··· EXTRACTED ENTRIES

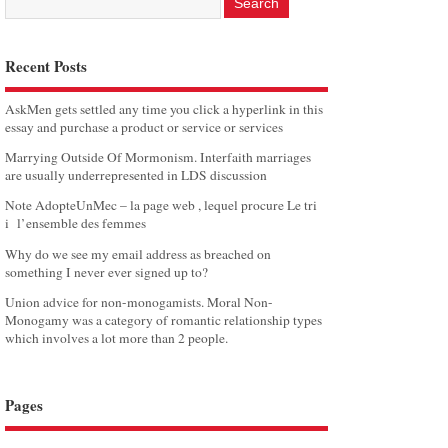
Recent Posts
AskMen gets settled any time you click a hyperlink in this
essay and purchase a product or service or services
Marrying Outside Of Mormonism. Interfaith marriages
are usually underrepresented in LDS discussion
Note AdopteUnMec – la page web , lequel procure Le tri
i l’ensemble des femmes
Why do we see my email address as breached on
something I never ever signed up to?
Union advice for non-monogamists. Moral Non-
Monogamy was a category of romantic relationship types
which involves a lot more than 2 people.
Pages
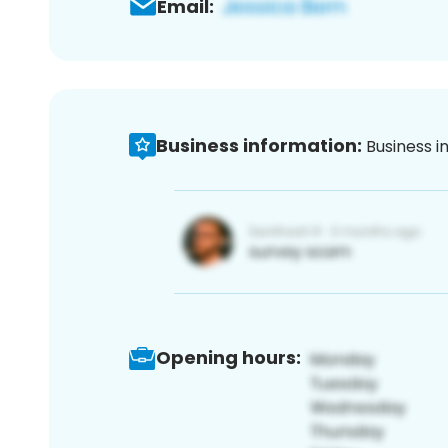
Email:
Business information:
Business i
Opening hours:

······
··· EXTRACTED ENTRIES

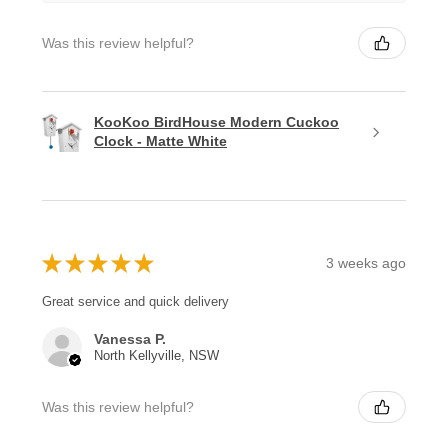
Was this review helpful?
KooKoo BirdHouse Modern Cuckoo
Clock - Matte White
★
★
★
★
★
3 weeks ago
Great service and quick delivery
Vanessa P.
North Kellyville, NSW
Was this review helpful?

······

◆ TASK DETAILS: From the entries above, print the lines beginning at the one with "Recent Posts" and stopping after the one with "Monogamy was a", exactly as written and with nothing else.

◆ YOUR SOLUTION:
Recent Posts
AskMen gets settled any time you click a hyperlink in this
essay and purchase a product or service or services
Marrying Outside Of Mormonism. Interfaith marriages
are usually underrepresented in LDS discussion
Note AdopteUnMec – la page web , lequel procure Le tri
i l’ensemble des femmes
Why do we see my email address as breached on
something I never ever signed up to?
Union advice for non-monogamists. Moral Non-
Monogamy was a category of romantic relationship types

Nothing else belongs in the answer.